Como já foi noticiado pela imprensa, os cinco filhos de Lyra e a viúva do patriarca, Solange Pessoa de Queiroz Ramiro Costa, brigam pela destituição da inventariante, a também herdeira direta Maria de Lourdes (Lourdinha Lyra) e do administrador judicial do processo de falência. Thereza Collor tem alegado que o administrador judicial, no caso Ígor Telino, tem promovido acordos desvantajosos para os credores, com “valores altos, objeto questionável e supressão de concorrência”.

Processos

No sistema judicial, o responsável por emitir a primeira decisão sobre a pena a ser aplicada é o juiz de 1º grau. Somente se a defesa ou a acusação discordarem dessa decisão é que poderão recorrer aos desembargadores do 2º grau de jurisdição. Ao buscar processos no Tribunal de Justiça de Alagoas, foram encontrados 101 processos de 2º grau relacionados à Laginha.
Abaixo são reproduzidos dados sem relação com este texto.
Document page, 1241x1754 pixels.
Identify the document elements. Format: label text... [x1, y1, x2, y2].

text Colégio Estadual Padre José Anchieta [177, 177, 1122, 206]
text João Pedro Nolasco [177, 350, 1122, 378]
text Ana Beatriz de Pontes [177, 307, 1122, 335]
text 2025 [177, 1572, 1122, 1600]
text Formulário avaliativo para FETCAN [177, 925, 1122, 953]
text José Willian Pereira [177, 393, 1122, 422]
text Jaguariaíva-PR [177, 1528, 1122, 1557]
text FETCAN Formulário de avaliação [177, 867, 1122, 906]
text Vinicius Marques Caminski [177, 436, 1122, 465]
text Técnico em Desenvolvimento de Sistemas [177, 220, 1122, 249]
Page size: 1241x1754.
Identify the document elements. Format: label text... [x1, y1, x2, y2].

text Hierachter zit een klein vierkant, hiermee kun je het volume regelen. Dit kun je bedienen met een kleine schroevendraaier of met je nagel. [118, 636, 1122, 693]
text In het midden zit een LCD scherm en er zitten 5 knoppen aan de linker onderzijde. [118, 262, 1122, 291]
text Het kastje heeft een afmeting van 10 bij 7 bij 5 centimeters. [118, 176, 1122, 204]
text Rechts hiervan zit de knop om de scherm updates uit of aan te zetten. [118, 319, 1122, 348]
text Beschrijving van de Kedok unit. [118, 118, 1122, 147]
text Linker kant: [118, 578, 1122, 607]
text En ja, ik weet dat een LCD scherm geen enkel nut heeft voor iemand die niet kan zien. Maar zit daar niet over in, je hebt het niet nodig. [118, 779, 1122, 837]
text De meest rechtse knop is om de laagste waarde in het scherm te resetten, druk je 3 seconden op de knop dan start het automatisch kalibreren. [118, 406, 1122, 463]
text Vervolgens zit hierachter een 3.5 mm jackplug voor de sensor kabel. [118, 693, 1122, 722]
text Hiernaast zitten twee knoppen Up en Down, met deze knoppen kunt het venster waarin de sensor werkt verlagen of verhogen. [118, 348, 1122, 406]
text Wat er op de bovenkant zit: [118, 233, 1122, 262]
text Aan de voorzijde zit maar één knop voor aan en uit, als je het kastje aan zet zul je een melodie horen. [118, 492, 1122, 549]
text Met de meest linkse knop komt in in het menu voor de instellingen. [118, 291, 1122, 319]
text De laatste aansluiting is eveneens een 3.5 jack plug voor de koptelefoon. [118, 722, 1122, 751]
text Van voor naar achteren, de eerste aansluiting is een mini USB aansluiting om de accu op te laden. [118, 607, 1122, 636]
O mais recente, datado de abril deste ano, refere-se a uma ação de cobrança de honorários advocatícios proposta por Valdete Aparecida Stresser em face da Massa Falida.

TJAL

O EXTRA procurou a assessoria de comunicação do TJAL para questionar se a presidência da Corte iria debater no Pleno a suspeição em massa no processo falimentar da Laginha. No entanto, até o fechamento desta edição, o semanário não obteve resposta por parte da assessoria de comunicação.

A Laginha Agro Industrial era a holding do conglomerado de usinas e outras empresas de propriedade do empresário e político João Lyra, que chegou a ser conhecido como o deputado federal mais abastado do país, e que faleceu aos 90 anos devido à covid-19 em 2021. Hoje o grupo possui uma dívida de aproximadamente R$ 1,8 bilhão distribuída entre 7.400 credores após ter quitado a quase totalidade dos débitos com trabalhadores.